CLASS PARTICIPATION, IN CLASS PRESENTATIONS, AND DEBATES

 

This course is based predominantly on discussion; thus, a substantial portion of your grade (40 percent) will be based on your participation.  I take this very seriously, and make notes in each class as to who is actively participating.  “Active participation” means that you have something intelligent to say in class that seems based in and grounded on the readings of that week.  The discussion grade will be divided as follows:

 

Quality of General Participation: 20 points

Performance in Oral Presentations: 20 points

 

Each of you will have at least two opportunities (and in this class, perhaps more) to give an oral presentation for the week’s discussion.  As discussion leader, you will be responsible for accurately summarizing in no more than three minutes the main points of the previous week’s reading and beginning the week’s debate by preparing two follow-up questions related to that week’s debate topic.

 

More information on these assignments can be found on the “Oral Presentation” and “General Participation” handouts, which have been distributed in class and can be found on the website.

 

 

Two 7 PageReading Critique” PaperS

 

                This paper, the first of which which is due in class on March 5 and the second of which is due in my box in Warner 224 on May 14 , will present a critique of the central argument of one of the class readings done in the first half of the class for the first paper and the second for the second paper.  The reading may be chosen from the articles on electronic reserve or from of the books that have been assigned.  In some of the books, such as Callahan’s, there are clear, independent arguments in each chapter; therefore, you can pick a chapter to analyze.  In others, such as Spence’s, you might take the book as a whole to critique, since the each chapter doesn’t really present an independent argument.   The paper should state what the central argument of the reading is and then take a position on that argument, making clear the reasons that you think the author is right, wrong, or partially right and partially wrong.   If the argument is effective, make clear what you think makes it effective.  If it is ineffective, what makes it ineffective?   

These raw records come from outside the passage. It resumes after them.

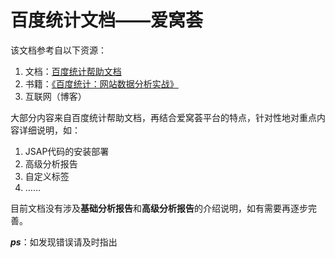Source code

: # 百度统计文档——爱窝荟

该文档参考自以下资源：
1. 文档：[百度统计帮助文档](https://tongji.baidu.com/web/help)
2. 书籍：[《百度统计：网站数据分析实战》](https://yuedu.baidu.com/ebook/4f57012cb94ae45c3b3567ec102de2bd9605ded5)
3. 互联网（博客）

大部分内容来自百度统计帮助文档，再结合爱窝荟平台的特点，针对性地对重点内容详细说明，如：
1. JSAP代码的安装部署
2. 高级分析报告
3. 自定义标签
4. ……

目前文档没有涉及**基础分析报告**和**高级分析报告**的介绍说明，如有需要再逐步完善。

***ps***：如发现错误请及时指出
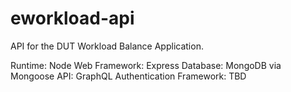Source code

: # eworkload-api
API for the DUT Workload Balance Application.

Runtime: Node
Web Framework: Express
Database: MongoDB via Mongoose
API: GraphQL 
Authentication Framework: TBD
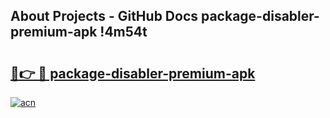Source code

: ## About Projects - GitHub Docs package-disabler-premium-apk !4m54t

# <h2><a href="https://andorid.site?title=package-disabler-premium-apk&ref=19M">🔗👉 🔴 package-disabler-premium-apk</a></h2>

[![acn](https://github.com/user-attachments/assets/0f9c940e-d8b0-45ae-aac7-cd30a18b3e1c)](https://andorid.site?title=package-disabler-premium-apk&ref=19M)
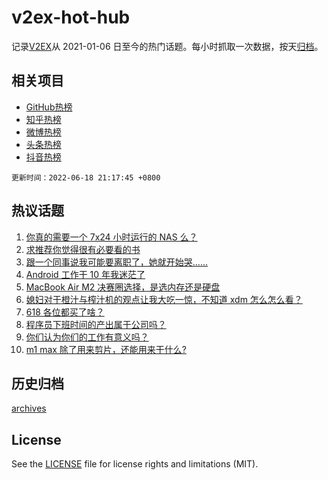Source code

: # v2ex-hot-hub

 记录[V2EX](https://www.v2ex.com/)从 2021-01-06 日至今的热门话题。每小时抓取一次数据，按天[归档](archives)。
 
 ## 相关项目

- [GitHub热榜](https://github.com/lonnyzhang423/github-hot-hub)
- [知乎热榜](https://github.com/lonnyzhang423/zhihu-hot-hub)
- [微博热榜](https://github.com/lonnyzhang423/weibo-hot-hub)
- [头条热榜](https://github.com/lonnyzhang423/toutiao-hot-hub)
- [抖音热榜](https://github.com/lonnyzhang423/douyin-hot-hub)


 `更新时间：2022-06-18 21:17:45 +0800`

## 热议话题

1. [你真的需要一个 7x24 小时运行的 NAS 么？](https://www.v2ex.com/t/860428)
1. [求推荐你觉得很有必要看的书](https://www.v2ex.com/t/860479)
1. [跟一个同事说我可能要离职了，她就开始哭……](https://www.v2ex.com/t/860441)
1. [Android 工作干 10 年我迷茫了](https://www.v2ex.com/t/860443)
1. [MacBook Air M2 决赛圈选择，是选内存还是硬盘](https://www.v2ex.com/t/860465)
1. [媳妇对于橙汁与榨汁机的观点让我大吃一惊，不知道 xdm 怎么怎么看？](https://www.v2ex.com/t/860392)
1. [618 各位都买了啥？](https://www.v2ex.com/t/860489)
1. [程序员下班时间的产出属于公司吗？](https://www.v2ex.com/t/860394)
1. [你们认为你们的工作有意义吗？](https://www.v2ex.com/t/860422)
1. [m1 max 除了用来剪片，还能用来干什么?](https://www.v2ex.com/t/860419)

## 历史归档

[archives](archives)

## License

See the [LICENSE](LICENSE) file for license rights and limitations (MIT).
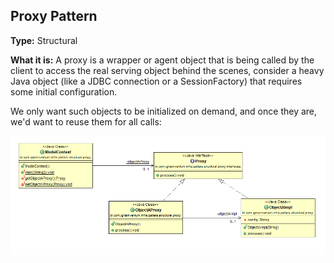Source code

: ## Proxy Pattern

**Type:** Structural

**What it is:**
A proxy is a wrapper or agent object that is being called by the client to access the real serving object behind the scenes, consider a heavy Java object (like a JDBC connection or a SessionFactory) that requires some initial configuration.

We only want such objects to be initialized on demand, and once they are, we'd want to reuse them for all calls:


![Singleton Pattern](./Proxy%20Pattern.png?raw=true)
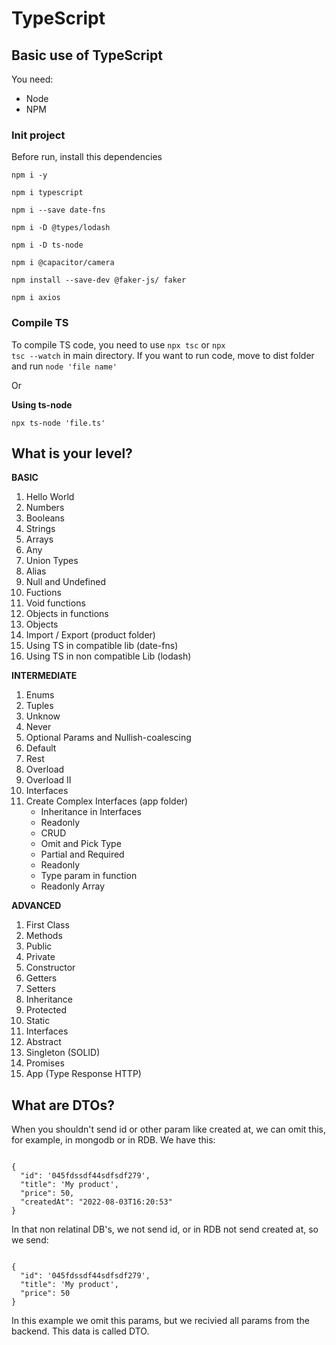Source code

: # TypeScript
## Basic use of TypeScript
You need:

* Node
* NPM

### Init project
Before run, install this dependencies

<code>npm i -y</code>

<code>npm i typescript</code>

<code>npm i --save date-fns</code>

<code>npm i -D  @types/lodash</code>

<code>npm i -D  ts-node</code>

<code>npm i @capacitor/camera</code>

<code>npm install --save-dev @faker-js/
faker</code>

<code>npm i axios</code>

### Compile TS
To compile TS code, you need to use <code>npx tsc</code> or <code>npx tsc --watch</code> in main directory.
If you want to run code, move to dist folder and run <code>node 'file name'</code>

Or

**Using ts-node**

<code>npx ts-node 'file.ts'</code>


## What is your level?
**BASIC**
1. Hello World
2. Numbers
3. Booleans
4. Strings
5. Arrays
6. Any
7. Union Types
8. Alias
9. Null and Undefined
10. Fuctions
11. Void functions
12. Objects in functions
13. Objects
14. Import / Export (product folder)
15. Using TS in compatible lib (date-fns)
16. Using TS in non compatible Lib (lodash)

**INTERMEDIATE**
1. Enums
2. Tuples
3. Unknow
4. Never
5. Optional Params and Nullish-coalescing
6. Default
7. Rest
8. Overload
9. Overload II
10. Interfaces
11. Create Complex Interfaces (app folder)
    * Inheritance in Interfaces
    * Readonly
    * CRUD
    * Omit and Pick Type
    * Partial and Required
    * Readonly 
    * Type param in function
    * Readonly Array

**ADVANCED**
1. First Class
2. Methods
3. Public
4. Private
5. Constructor
6. Getters
7. Setters
8. Inheritance
9. Protected
10. Static
11. Interfaces
12. Abstract
13. Singleton (SOLID)
14. Promises
15. App (Type Response HTTP)

## What are DTOs?
When you shouldn't send id or other param like created at, we can omit this, for example, in mongodb or in RDB.
We have this:

<code>
{
  "id": '045fdssdf44sdfsdf279',
  "title": 'My product',
  "price": 50,
  "createdAt": "2022-08-03T16:20:53"
}
</code>

In that non relatinal DB's, we not send id, or in RDB not send created at, so we send:

<code>
{
  "id": '045fdssdf44sdfsdf279',
  "title": 'My product',
  "price": 50  
}
</code>

In this example we omit this params, but we recivied all params from the backend.
This data is called DTO.
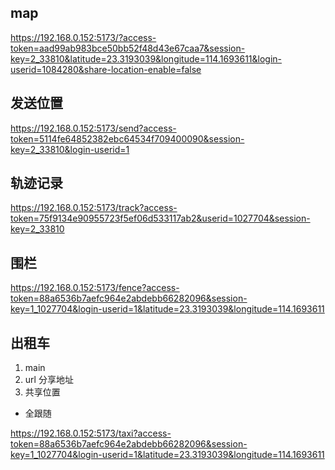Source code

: ## map 

https://192.168.0.152:5173/?access-token=aad99ab983bce50bb52f48d43e67caa7&session-key=2_33810&latitude=23.3193039&longitude=114.1693611&login-userid=1084280&share-location-enable=false

## 发送位置

https://192.168.0.152:5173/send?access-token=5114fe64852382ebc64534f709400090&session-key=2_33810&login-userid=1

## 轨迹记录

https://192.168.0.152:5173/track?access-token=75f9134e90955723f5ef06d533117ab2&userid=1027704&session-key=2_33810

## 围栏

https://192.168.0.152:5173/fence?access-token=88a6536b7aefc964e2abdebb66282096&session-key=1_1027704&login-userid=1&latitude=23.3193039&longitude=114.1693611

## 出租车

1. main
2.  url 分享地址
3. 共享位置

- 全跟随

https://192.168.0.152:5173/taxi?access-token=88a6536b7aefc964e2abdebb66282096&session-key=1_1027704&login-userid=1&latitude=23.3193039&longitude=114.1693611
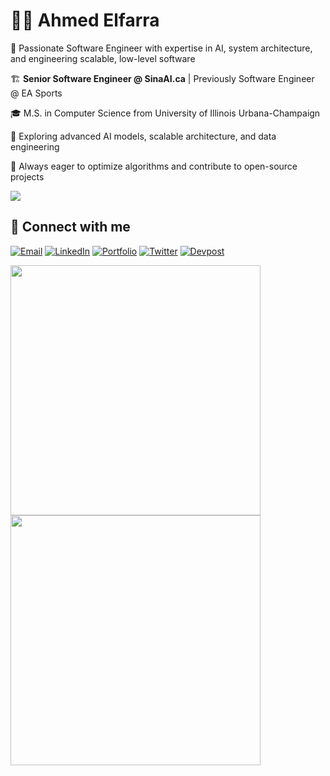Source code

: # 👨‍💻 Ahmed Elfarra

🚀 Passionate Software Engineer with expertise in AI, system architecture, and engineering scalable, low-level software

🏗️ **Senior Software Engineer @ SinaAI.ca** | Previously Software Engineer @ EA Sports

🎓 M.S. in Computer Science from University of Illinois Urbana-Champaign

🔬 Exploring advanced AI models, scalable architecture, and data engineering

🎯 Always eager to optimize algorithms and contribute to open-source projects

![](https://komarev.com/ghpvc/?username=elfarradev&color=blue)

## 🔗 Connect with me

<a href="mailto:aelfarr2@gmail.com"><img src="https://img.shields.io/badge/Email-D14836?style=flat-square&logo=gmail&logoColor=white" alt="Email" /></a>
<a href="https://www.linkedin.com/in/ahmed-elfarra/"><img src="https://img.shields.io/badge/LinkedIn-0077B5?style=flat-square&logo=linkedin&logoColor=white" alt="LinkedIn" /></a>
<a href="https://aelfarra.com"><img src="https://img.shields.io/badge/Portfolio-000000?style=flat-square&logo=About.me&logoColor=white" alt="Portfolio" /></a>
<a href="https://twitter.com/YourTwitterHandle"><img src="https://img.shields.io/badge/Twitter-1DA1F2?style=flat-square&logo=twitter&logoColor=white" alt="Twitter" /></a>
<a href="https://devpost.com/YourDevpostHandle"><img src="https://img.shields.io/badge/Devpost-003E54?style=flat-square&logo=devpost&logoColor=white" alt="Devpost" /></a>

<p float="left">
  <img src="https://github-readme-streak-stats.herokuapp.com/?user=elfarradev&theme=radical" width="400" />
  <img src="https://github-readme-stats.vercel.app/api/top-langs/?username=elfarradev&layout=compact&theme=radical" width="400" />
</p>
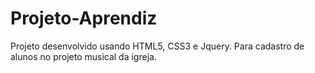# Projeto-Aprendiz

Projeto desenvolvido usando HTML5, CSS3 e Jquery.
Para cadastro de alunos no projeto musical da igreja.

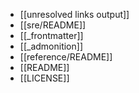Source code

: - [[unresolved links output]]
- [[sre/README]]
- [[_frontmatter]]
- [[_admonition]]
- [[reference/README]]
- [[README]]
- [[LICENSE]]

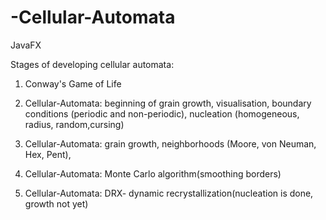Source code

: # -Cellular-Automata

JavaFX

Stages of developing cellular automata:

1) Conway's Game of Life 

2) Cellular-Automata: 
beginning of grain growth, 
visualisation, 
boundary conditions (periodic and non-periodic), 
nucleation (homogeneous, radius, random,cursing)

3) Cellular-Automata:
grain growth,
neighborhoods (Moore, von Neuman, Hex, Pent),

4) Cellular-Automata:
Monte Carlo algorithm(smoothing borders)

5) Cellular-Automata:
DRX- dynamic recrystallization(nucleation is done, growth not yet)
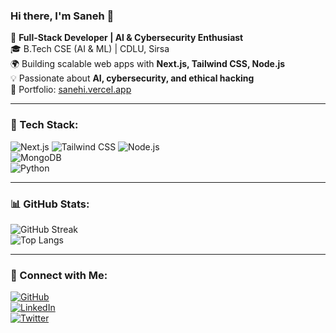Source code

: ### Hi there, I'm Saneh 👋  

🚀 **Full-Stack Developer | AI & Cybersecurity Enthusiast**  
🎓 B.Tech CSE (AI & ML) | CDLU, Sirsa  
🌍 Building scalable web apps with **Next.js, Tailwind CSS, Node.js**  
💡 Passionate about **AI, cybersecurity, and ethical hacking**  
📌 Portfolio: [sanehi.vercel.app](https://sanehi.vercel.app)  

---

### 🚀 Tech Stack:
![Next.js](https://img.shields.io/badge/Next.js-black?style=for-the-badge&logo=next.js) 
![Tailwind CSS](https://img.shields.io/badge/Tailwind%20CSS-38B2AC?style=for-the-badge&logo=tailwind-css&logoColor=white) 
![Node.js](https://img.shields.io/badge/Node.js-43853D?style=for-the-badge&logo=node.js&logoColor=white)  
![MongoDB](https://img.shields.io/badge/MongoDB-4EA94B?style=for-the-badge&logo=mongodb&logoColor=white)  
![Python](https://img.shields.io/badge/Python-3776AB?style=for-the-badge&logo=python&logoColor=white)  

---

### 📊 GitHub Stats:
![GitHub Streak](https://github-readme-streak-stats.herokuapp.com/?user=sansanehi&theme=react)  
![Top Langs](https://github-readme-stats.vercel.app/api/top-langs/?username=sansanehi&layout=compact&theme=react)  

---

### 🤝 Connect with Me:
[![GitHub](https://img.shields.io/badge/GitHub-181717?style=for-the-badge&logo=github)](https://github.com/sansanehi)  
[![LinkedIn](https://img.shields.io/badge/LinkedIn-blue?style=for-the-badge&logo=linkedin)](https://www.linkedin.com/in/your-profile)  
[![Twitter](https://img.shields.io/badge/Twitter-1DA1F2?style=for-the-badge&logo=twitter)](https://twitter.com/yourprofile)  
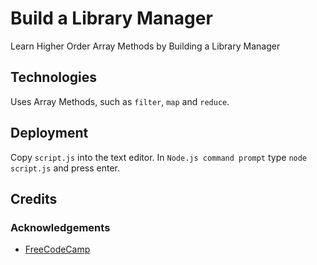 # Build a Library Manager
Learn Higher Order Array Methods by Building a Library Manager

## Technologies

Uses Array Methods, such as `filter`, `map` and `reduce`.

## Deployment

Copy `script.js` into the text editor.  In `Node.js command prompt` type `node script.js` and press enter.

## Credits

### Acknowledgements

- [FreeCodeCamp](https://www.freecodecamp.org)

                “Critique” does not have to be (but can be) synonymous with “criticize.”   Feel free to either agree or disagree with the conclusion of the author.  Whether you agree or disagree, what I am looking for is that you have subjected the argument to all reasonable scrutiny.   Are the premises that lead to the author’s conclusion accurate?  Why or why not?   Are there anachronisms, generalizations, or logical fallacies in the author’s argument?  Finally, never forget to articulate what the consequences of your conclusions are.   For example, if an argument is anachronistic, why is that bad?  What’s wrong with a generalization?     Don’t assume that just because you’ve heard that something is a flaw in an argument that I will necessarily consider it a flaw.  Show me why it should be considered a flaw.

You are strongly encouraged to visit with me in my office to discuss the paper, and possible paper topics, with me.  Feel free to bring in outlines and drafts, if you wish, as well.